Anytime I hear the term "brain drain" the one in my own cranial cavity conjures up Albert Einstein. After his demise in 1955, his superintelligent topper was preserved while the rest of him became ashes. It was the subject of much study.
So what does that wierd bit of anatomical history have to do with the current debate over SJR-7, Indiana's proposed so-called "Marriage Amendment"? I read last week about a really bright-sounding guy by the name of Albert Carpick. He's an associate engineering physics professor at the University of Wisconsin in the field of nanotechnology. It's the leading edge technology that uses itsy-bitsy robotlike things to do all kind of really wonderful biggie-biggie things to benefit humanity in a host of ways. The National Science Foundation, could amount to a trillion-dollar industry by 2015.

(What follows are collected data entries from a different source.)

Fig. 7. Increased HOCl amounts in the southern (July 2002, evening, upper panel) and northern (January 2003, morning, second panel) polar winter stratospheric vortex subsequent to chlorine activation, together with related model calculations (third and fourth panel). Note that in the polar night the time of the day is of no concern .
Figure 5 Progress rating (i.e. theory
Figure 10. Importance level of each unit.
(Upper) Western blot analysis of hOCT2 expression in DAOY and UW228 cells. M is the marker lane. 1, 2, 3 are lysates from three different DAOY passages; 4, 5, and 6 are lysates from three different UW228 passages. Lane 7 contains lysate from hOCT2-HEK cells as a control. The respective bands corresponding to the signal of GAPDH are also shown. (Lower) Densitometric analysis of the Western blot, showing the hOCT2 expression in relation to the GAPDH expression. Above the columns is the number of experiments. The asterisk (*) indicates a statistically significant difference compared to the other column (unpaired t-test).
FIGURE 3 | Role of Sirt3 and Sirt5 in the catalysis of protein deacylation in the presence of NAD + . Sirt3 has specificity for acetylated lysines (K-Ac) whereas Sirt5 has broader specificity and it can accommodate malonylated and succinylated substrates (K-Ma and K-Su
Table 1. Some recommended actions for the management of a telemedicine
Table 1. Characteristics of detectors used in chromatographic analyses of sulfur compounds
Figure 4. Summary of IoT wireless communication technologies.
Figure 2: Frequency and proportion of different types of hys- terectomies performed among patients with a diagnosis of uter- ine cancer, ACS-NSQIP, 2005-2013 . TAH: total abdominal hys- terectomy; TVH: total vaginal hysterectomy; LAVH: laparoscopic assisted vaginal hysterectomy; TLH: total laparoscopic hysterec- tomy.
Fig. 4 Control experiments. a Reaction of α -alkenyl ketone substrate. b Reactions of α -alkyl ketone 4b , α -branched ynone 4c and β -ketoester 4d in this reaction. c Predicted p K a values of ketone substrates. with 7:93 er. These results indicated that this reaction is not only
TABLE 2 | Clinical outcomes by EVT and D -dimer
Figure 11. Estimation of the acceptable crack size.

Or I should have said "formerly at Wisconsin". Because of the Wisconsin Legislature's refusal to grant domestic partnership benefits, coupled with its rush to ban same-sex marriages by constitutional amendment, Carpick has accepted a position with the University of Pennsylvania to continue his work.
Not just Carpick and presumably his domestic partner are leaving. He's brought Wisconsin some $3.4 million in grants since 2000. This is not an isolated departure, officials warn. It is a disturbing trend. And they point to the lack of same-sex benefits as harming the recruitment of talented faculty members. You can read more about Carpick's situation and the problem here.
In the next few weeks, our Indiana legislators will make a decision on SJR-7. One of the key issues is whether or not its second sentence would render the General Assembly powerless to enact innovative measures such as domestic partnership benefits. In drafting SJR-7, Senator Hershman has rejected language that would have clearly preserved this ability. This is in addition to his own crusades to deny similar benefits in the past.
Now I don't know for sure but the thought occurs to me that Senator Hershman would likewise send Albert Einstein packing were he alive today and decided to reside at one of our Hoosier institutions of higher learning.
Or at least his brain.
(Postscript: that wasn't a speculation about the Einstein sexual orientation; his biographical materials refer to marriage and I otherwise have no opinion or interest in the matter.)